Gender Bias in US Education
THE so-called glass ceiling that keeps women from reaching top positions in the corporate world has been well-documented. Now a new report describes what could be called a glass ceiling in American education - the invisible barriers and biases that keep girls from achieving their full potential in school.
The study, "How Schools Shortchange Girls," was conducted by the American Association of University Women (AAUW). It explains that although boys and girls enter school with equal ability, girls fall behind by the end of high school. As one example of gender bias, the report claims that teachers pay more attention to boys. When boys call out answers - which they do eight times more often than girls - teachers listen. When girls do the same, teachers tell them to "raise your hand if you want to speak."
Teachers are less likely to encourage girls to take advanced courses in science and math. Girls encounter few female role models in textbooks and may be at a disadvantage on standardized tests.

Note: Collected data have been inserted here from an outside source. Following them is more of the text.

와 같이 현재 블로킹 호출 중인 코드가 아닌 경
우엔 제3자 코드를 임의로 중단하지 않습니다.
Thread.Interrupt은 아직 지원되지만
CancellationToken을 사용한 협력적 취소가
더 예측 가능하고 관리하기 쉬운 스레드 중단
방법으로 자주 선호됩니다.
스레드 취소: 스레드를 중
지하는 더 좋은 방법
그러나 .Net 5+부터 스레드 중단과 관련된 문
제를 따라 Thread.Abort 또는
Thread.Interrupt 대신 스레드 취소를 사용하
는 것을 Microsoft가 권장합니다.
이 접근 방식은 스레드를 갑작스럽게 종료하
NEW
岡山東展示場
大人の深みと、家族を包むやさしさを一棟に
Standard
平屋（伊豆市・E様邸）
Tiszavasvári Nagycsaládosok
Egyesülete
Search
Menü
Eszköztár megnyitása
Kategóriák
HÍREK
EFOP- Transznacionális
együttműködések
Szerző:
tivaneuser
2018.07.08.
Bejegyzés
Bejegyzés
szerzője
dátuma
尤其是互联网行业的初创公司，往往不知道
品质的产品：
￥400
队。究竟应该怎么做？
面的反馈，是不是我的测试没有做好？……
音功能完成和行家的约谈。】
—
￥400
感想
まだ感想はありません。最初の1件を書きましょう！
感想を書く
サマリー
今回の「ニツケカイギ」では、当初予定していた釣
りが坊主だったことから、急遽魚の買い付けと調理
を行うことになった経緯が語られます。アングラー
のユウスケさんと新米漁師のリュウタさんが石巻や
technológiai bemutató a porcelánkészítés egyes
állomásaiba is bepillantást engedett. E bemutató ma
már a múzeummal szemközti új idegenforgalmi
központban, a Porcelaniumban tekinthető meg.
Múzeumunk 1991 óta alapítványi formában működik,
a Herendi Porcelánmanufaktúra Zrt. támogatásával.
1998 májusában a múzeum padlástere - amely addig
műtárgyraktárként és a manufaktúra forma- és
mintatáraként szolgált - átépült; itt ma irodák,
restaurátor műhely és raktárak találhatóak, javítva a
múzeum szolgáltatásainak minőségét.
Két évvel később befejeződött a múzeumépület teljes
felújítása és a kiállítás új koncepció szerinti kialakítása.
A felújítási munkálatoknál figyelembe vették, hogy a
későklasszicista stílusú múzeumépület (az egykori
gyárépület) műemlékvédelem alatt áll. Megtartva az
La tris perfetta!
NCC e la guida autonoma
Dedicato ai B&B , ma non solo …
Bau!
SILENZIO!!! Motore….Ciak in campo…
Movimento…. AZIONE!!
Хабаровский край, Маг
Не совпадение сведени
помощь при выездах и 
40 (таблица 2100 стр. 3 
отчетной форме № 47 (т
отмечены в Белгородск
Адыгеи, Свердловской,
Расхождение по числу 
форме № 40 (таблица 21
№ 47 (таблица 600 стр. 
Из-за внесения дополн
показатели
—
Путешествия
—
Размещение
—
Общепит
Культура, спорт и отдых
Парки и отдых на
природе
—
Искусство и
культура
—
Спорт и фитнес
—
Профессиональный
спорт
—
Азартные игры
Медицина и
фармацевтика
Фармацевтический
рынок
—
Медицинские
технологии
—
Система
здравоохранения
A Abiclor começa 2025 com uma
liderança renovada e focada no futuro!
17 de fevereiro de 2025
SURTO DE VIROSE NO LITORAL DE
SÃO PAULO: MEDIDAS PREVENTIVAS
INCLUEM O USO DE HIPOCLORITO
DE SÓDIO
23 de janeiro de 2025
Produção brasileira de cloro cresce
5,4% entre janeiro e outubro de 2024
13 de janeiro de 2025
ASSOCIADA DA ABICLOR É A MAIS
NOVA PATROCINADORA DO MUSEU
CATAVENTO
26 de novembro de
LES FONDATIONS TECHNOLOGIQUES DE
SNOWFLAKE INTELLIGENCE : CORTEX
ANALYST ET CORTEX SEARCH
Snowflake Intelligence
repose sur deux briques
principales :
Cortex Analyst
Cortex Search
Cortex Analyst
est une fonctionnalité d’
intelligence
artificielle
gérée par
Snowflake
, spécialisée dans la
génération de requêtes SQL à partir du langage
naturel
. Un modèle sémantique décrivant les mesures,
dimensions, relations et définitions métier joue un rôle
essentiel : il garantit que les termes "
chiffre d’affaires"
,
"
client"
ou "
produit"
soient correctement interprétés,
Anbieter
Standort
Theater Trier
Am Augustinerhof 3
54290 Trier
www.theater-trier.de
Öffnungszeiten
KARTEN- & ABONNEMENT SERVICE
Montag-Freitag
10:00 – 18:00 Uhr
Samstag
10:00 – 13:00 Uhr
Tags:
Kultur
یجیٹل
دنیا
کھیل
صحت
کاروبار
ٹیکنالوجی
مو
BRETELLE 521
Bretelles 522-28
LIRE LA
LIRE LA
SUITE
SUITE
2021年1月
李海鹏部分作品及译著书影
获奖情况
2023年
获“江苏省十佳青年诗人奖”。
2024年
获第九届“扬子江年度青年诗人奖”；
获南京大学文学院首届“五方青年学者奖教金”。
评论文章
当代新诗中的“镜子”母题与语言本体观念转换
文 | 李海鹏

Not all the news is gloomy. The gap between girls' and boys' math scores is narrowing. More women than men now enroll in college, and women earn a third of all medical degrees.
Even so, the report serves as a reminder that any education reform must include systematic attention to the needs of girls. Training teachers in "gender-equitable education" can help. So can encouraging girls to study math and science. So can improving textbooks and curriculum.
But schools don't exist in a vacuum. The classroom is a microcosm of society. Beleaguered teachers can't be expected to right all the wrongs perpetuated by powerful images in the media and popular entertainment, which still deal in stereotypes.
Encouraging respect for women's intelligence and ability begins in the home, with parents treating daughters and sons equally. But it cannot end there. The AAUW study measures how subtle universal sexism is, so that even educators - the correctors of prejudice - have been found to construct the first glass ceiling for young heads to bump against when they push toward the sky. The report's acknowledgment of its presence in the classroom should help shatter it everywhere.